* Try it
Say how many lines below hold the word "folders"; give the number by itself.

[Items listed in a dataset]
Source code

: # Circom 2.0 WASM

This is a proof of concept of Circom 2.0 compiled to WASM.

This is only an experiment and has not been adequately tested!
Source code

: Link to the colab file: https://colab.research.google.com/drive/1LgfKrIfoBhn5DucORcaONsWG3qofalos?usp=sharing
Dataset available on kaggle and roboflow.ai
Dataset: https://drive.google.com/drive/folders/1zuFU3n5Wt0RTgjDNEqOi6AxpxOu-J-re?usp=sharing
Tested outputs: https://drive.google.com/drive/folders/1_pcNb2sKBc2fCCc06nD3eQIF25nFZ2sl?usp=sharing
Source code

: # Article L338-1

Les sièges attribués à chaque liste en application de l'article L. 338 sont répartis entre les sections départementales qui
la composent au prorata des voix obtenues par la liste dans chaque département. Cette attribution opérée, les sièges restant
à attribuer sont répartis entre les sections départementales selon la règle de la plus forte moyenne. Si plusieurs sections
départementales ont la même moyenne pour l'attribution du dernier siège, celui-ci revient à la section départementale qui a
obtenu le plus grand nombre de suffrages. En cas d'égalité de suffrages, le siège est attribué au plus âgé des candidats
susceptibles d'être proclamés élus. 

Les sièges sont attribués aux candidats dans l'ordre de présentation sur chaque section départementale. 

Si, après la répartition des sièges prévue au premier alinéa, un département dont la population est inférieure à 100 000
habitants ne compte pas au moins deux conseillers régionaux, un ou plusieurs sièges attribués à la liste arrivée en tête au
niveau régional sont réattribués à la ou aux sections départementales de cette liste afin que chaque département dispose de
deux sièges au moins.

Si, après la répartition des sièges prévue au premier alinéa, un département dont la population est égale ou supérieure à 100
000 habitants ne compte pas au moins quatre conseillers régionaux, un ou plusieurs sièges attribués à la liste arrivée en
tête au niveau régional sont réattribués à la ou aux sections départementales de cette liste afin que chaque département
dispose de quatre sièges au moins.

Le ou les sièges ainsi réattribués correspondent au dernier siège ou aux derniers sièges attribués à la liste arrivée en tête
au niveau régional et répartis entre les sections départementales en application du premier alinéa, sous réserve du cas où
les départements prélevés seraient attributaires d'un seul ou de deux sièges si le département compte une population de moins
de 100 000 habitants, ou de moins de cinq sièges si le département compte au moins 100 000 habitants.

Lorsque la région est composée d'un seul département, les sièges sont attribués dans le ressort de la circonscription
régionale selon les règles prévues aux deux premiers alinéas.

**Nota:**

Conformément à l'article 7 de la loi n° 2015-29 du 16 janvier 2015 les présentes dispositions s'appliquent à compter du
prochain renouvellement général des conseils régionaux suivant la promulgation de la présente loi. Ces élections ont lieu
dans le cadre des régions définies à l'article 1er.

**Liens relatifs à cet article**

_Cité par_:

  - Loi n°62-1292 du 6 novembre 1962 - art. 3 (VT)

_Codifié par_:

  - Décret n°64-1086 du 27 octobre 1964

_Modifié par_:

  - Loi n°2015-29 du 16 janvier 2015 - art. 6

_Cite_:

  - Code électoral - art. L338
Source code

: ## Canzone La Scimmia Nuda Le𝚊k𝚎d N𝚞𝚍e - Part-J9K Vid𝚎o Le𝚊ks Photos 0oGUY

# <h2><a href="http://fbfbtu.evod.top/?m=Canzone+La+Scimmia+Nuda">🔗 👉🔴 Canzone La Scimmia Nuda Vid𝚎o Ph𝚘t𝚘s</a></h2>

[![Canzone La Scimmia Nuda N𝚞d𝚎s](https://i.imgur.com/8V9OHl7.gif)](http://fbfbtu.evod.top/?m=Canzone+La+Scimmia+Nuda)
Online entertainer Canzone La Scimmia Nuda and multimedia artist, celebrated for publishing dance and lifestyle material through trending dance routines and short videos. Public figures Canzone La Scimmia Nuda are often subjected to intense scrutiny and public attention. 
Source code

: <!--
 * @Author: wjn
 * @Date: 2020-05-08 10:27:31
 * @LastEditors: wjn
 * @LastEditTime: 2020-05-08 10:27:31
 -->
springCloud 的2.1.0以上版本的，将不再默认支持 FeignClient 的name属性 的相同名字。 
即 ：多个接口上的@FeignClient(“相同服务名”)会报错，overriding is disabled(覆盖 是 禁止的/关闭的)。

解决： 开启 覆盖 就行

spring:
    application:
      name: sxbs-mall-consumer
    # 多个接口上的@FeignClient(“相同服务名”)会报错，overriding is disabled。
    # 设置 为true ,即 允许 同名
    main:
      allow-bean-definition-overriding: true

==

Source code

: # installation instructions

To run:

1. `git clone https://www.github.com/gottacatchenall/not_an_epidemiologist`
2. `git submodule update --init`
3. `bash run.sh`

* Result for this exercise
2